最近お子さんをお持ちの方々と話していてカルチャーショックを受けたことがいくつかありました。私は子どもがおらず自分が子どもだった昭和の学校から情報がアップデートされないまま、浦島太郎になったような複雑な気分で話を聞いていました。
最近の教室には廊下との壁がない、プールには腰まで浸かる消毒槽がない、放課後の校庭は子どもたちに解放されず17時には鍵がかかる..等々、私は知らないことばかりで口がアングリしてしまいました。
子どもさんをお持ちの父兄の方々には「そんなことも知らないの?」とむしろ驚かれるかもしれませんが、接点がないので自分が在籍していた当時のままなのです。たまたま知らなくても困らないことなので普通に生きて来られましたが、デジタル介護と揶揄されてIT化から取り残されてしまっているお年寄りの気持ちが少しわかる気がしました。
中でも一番私を固まらせたのが、ニュースで見た「夏休みの宿題をなくす学校が出てきた」というもの。もし私が保護者だったらとても困惑しているだろうと思います。
とても優秀で自律的、自ら率先して課題を見つけ目標と締切を設定しやり遂げる子どもと、それを信じて見守ることができる親がどれほどいるでしょうか。

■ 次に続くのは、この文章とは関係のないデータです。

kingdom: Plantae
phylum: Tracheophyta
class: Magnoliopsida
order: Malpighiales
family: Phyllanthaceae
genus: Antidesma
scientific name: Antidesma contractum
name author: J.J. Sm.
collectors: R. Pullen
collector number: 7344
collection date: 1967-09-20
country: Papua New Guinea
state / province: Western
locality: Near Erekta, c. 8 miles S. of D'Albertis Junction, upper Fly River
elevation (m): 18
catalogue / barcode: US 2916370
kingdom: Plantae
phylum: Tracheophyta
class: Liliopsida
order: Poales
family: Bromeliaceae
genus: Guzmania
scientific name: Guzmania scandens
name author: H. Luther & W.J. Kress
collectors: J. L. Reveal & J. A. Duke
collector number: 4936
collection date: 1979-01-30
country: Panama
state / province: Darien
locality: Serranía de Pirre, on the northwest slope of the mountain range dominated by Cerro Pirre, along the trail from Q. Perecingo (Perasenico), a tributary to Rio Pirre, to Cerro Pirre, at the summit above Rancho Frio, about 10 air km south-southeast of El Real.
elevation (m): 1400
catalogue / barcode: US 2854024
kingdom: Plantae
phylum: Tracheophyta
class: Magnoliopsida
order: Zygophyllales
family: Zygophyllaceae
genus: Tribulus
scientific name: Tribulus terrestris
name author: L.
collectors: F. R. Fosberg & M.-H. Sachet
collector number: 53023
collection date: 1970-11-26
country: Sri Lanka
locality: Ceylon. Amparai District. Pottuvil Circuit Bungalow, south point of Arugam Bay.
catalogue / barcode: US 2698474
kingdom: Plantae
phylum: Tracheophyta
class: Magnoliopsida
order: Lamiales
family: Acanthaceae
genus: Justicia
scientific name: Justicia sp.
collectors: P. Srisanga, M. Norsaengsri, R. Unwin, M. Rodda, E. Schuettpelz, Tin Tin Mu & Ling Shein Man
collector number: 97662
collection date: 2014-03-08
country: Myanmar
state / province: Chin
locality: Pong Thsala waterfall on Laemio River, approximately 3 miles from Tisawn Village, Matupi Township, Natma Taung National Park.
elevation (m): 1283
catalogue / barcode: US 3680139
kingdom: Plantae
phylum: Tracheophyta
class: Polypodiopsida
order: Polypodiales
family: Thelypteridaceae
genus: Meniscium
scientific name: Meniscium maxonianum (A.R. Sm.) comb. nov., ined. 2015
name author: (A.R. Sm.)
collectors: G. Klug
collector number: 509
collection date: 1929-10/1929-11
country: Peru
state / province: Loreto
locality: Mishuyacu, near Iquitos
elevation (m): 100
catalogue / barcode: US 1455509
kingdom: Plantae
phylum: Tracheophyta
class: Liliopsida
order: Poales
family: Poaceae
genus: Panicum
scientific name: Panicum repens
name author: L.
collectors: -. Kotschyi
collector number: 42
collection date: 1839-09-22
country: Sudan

学校教育が人手不足の中さまざまな問題を抱えていることはニュースで見ます。しかしいくら手が足りないからと言って教え育むことを放棄したら、その存在意義がなくなってしまうのではと感じました。
教育の根幹が「学び、それによって考える力を養うこと」だとしたら、その力がつく前に野に放つのはいかがなものかと。
宿題がないよと言われた子どものほとんどは喜ぶかもしれません。ほんの数名の子は困惑するかもしれません。そのうちの一人は自ら計画を立てやり遂げるかもしれません。数十年先の未来に、その子ども達にどう差がついていくのか…私は蚊帳の外からそっと静観していくほかないのだなぁと思いました。